There is a connection between the attachment that develops between child and parent and the feelings the child develop about himself.
If you grew up in a frightening or chaotic environment you often grow into an adult who has a difficulty understanding your own emotions and the feelings of other people. It’s a barrier to building and maintaining healthy relationships. Causes of insecure attachment: separation from primary caregiver due to illness, death, divorce or adoption; neglect; abuse.
We’re unique and so are our attachment bonds.
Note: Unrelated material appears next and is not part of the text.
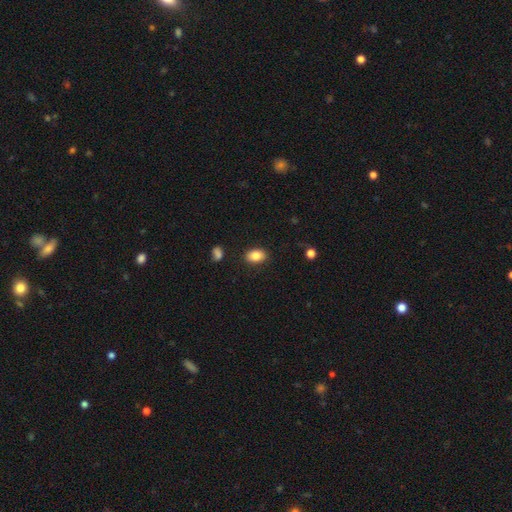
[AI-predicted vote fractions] Smooth or featured: smooth — 85% (star or artifact — 8%)
How rounded: in between — 83% (round — 15%)
Merging: none — 86% (minor disturbance — 10%)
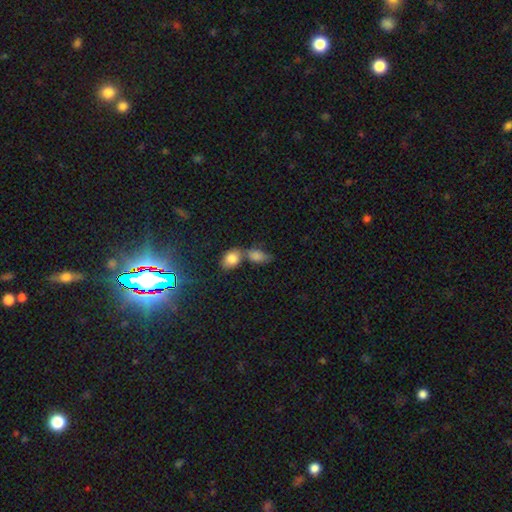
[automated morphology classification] Overall: smooth (61%; star or artifact 26%). How rounded: in between (80%). Merging: merger (45%; none 41%).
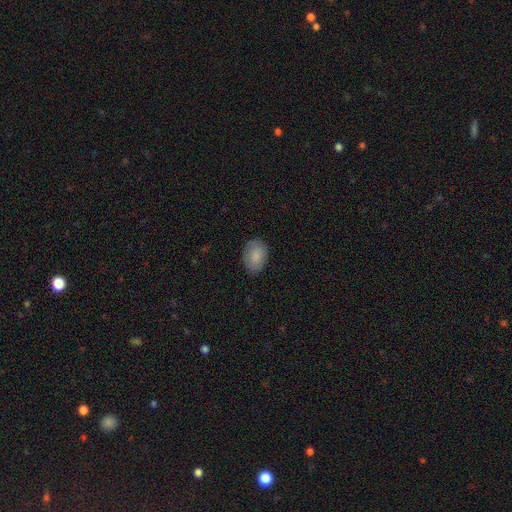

Parents do not have to be perfect or always in tune but it helps if they’re emotionally available.
- SECURE | Parents aligned with child and in tune with child’s emotions and child feels safe. As an adult you create meaningful relationships and bonds. Empathetic and able to set appropriate boundaries.
- AVOIDENT | Parents unavailable or rejecting. As an adult you avoid closeness or emotional connection and can be distant, critical and rigid.
- AMBIVALENT | Parents inconsistent and sometimes intrusive communication. As an adult you may be anxious and insecure. You can be charming, unpredictable and erratic, blaming and controlling.
- DISORGANIZED | Parents ignored or didn’t see child’s needs. Parents behavior was frightening and traumatizing. As an adult you may be a little chaotic, insensitive, explosive, abusive and untrusting of others even while craving security. Disorganized attachment can include some or all of the above.
We may feel a sense of lack: a belief of not having enough love to give. That belief can foster the delusion of being unlovable, unloved or cut off from love. Or, that there might not be enough to go around for us.
Feeling unloved ourselves, we pass on our sense of lack so that even when we reach out to love... make connections, what comes through instead is fear, neediness or desperation.
Even healthy relationships have problems. Sooner or later the honeymoon period ends. People make mistakes.
What happens next? Do we turn and run? Do we avoid issues and pretend nothing happened? Either is unlikely to help develop a healthy and safe connection. If we always agree on everything there is the reality of moving into a fantasy where there is no room to grow and evolve a healthy relationship.
Mistakes happen. Misunderstandings occur. If we acknowledge it and look to work it out it’s an opportunity to build trust and intimacy. Do you value the connection? Each time you work through issues you deepen the connection you share and better equipped to deal with future issues. As in attachment bonding styles you don’t have to be perfect, only need to be willing, available, and sensitive.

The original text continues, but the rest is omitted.